== PASSAGE SHOWN

A-y
A-y

Reputation: 793

Nodes won't join cluster : NotMasterException (Weird master election bug)

I'm setting up an elasticsearch (5.0.1) cluster.

It has three master-eligible nodes :

el-m01
el-m02
el-m03

The cluster fails to assemble, and Every master node gets the following NotMasterException exception in the logs :

[2016-11-21T15:24:13,274][INFO ][o.e.d.z.ZenDiscovery     ] [el-m01] failed to send join request to master [{el-m02}{bBhsu3fJSj-MyiWJGhQmog}{_IzdeUd4Sv6g-rhemGjEVQ}{192.168.110.118}{192.168.110.118:9300}{rack=r1}], reason [RemoteTransportException[[el-m02][192.168.110.118:9300][internal:discovery/zen/join]]; nested: NotMasterException[Node [{el-m02}{bBhsu3fJSj-MyiWJGhQmog}{_IzdeUd4Sv6g-rhemGjEVQ}{192.168.110.118}{192.168.110.118:9300}{rack=r1}] not master for join request]; ], tried [3] times

Enabling the debugging logs allowed me to understand the following :

The master election is happening, and is a success. However, while every node has chosen a master, no nodes thinks he is the master. i.e. :

What is happening here?

====
== DATASET CONTENT

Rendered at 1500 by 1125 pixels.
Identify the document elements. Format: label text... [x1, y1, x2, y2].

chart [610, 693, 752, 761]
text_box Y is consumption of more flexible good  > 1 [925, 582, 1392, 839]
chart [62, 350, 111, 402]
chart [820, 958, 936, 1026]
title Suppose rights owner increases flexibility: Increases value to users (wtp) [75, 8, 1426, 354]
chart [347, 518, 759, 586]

====
== DATASET CONTENT

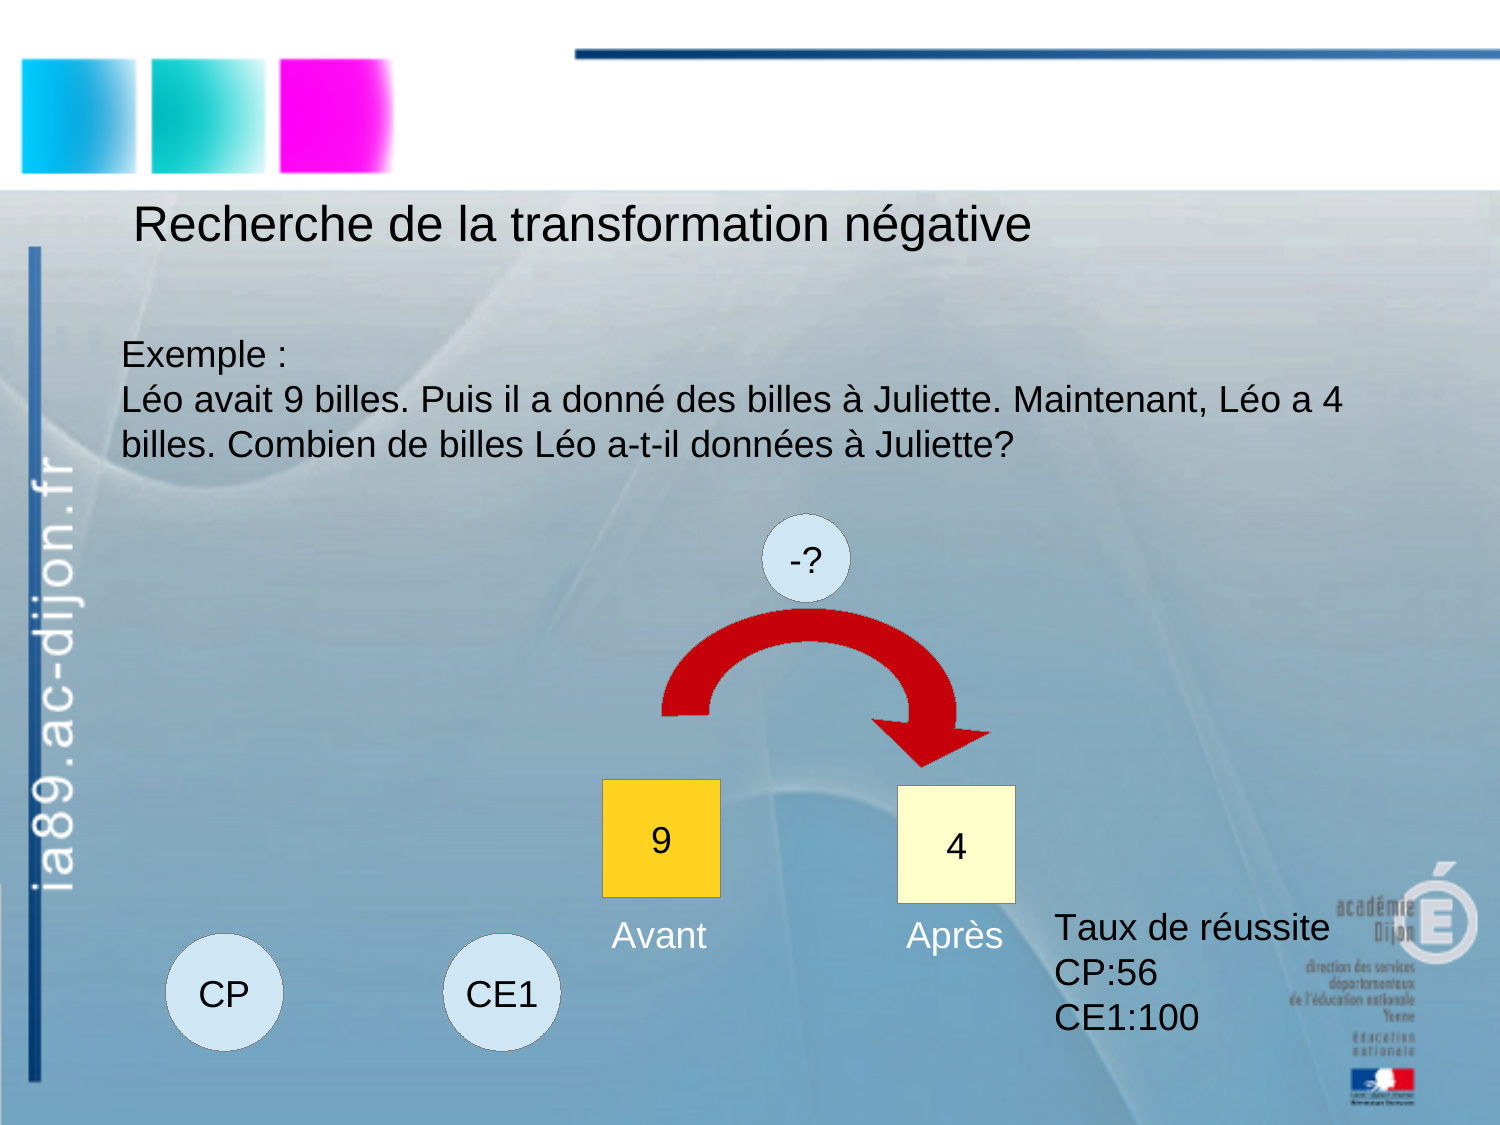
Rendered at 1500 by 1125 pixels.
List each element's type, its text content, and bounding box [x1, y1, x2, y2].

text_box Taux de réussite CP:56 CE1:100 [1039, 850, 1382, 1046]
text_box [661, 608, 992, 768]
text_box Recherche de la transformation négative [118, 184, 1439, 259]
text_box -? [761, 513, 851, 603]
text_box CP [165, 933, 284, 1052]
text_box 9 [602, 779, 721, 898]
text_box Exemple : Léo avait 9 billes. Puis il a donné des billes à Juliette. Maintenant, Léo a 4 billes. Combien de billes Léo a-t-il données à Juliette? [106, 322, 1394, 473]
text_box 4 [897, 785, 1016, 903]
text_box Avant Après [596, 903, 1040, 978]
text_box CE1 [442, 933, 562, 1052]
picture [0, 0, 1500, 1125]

====

■ **WRITTEN PROBLEM 1**
Answer these questions using the elasticsearch cluster post:
(a) Which version of elasticsearch is being set up?
(b) In the log line shown, which node does el-m01 fail to send a join request to?
(c) According to the debugging logs, did the master election succeed?
■ **WRITTEN PROBLEM 2**
List the master-eligible nodes named in the elasticsearch cluster post.

■ **FULL OUTPUT 1**
(a) Version 5.0.1.
(b) el-m02.
(c) Yes, the master election happens and is a success.

■ **FULL OUTPUT 2**
el-m01
el-m02
el-m03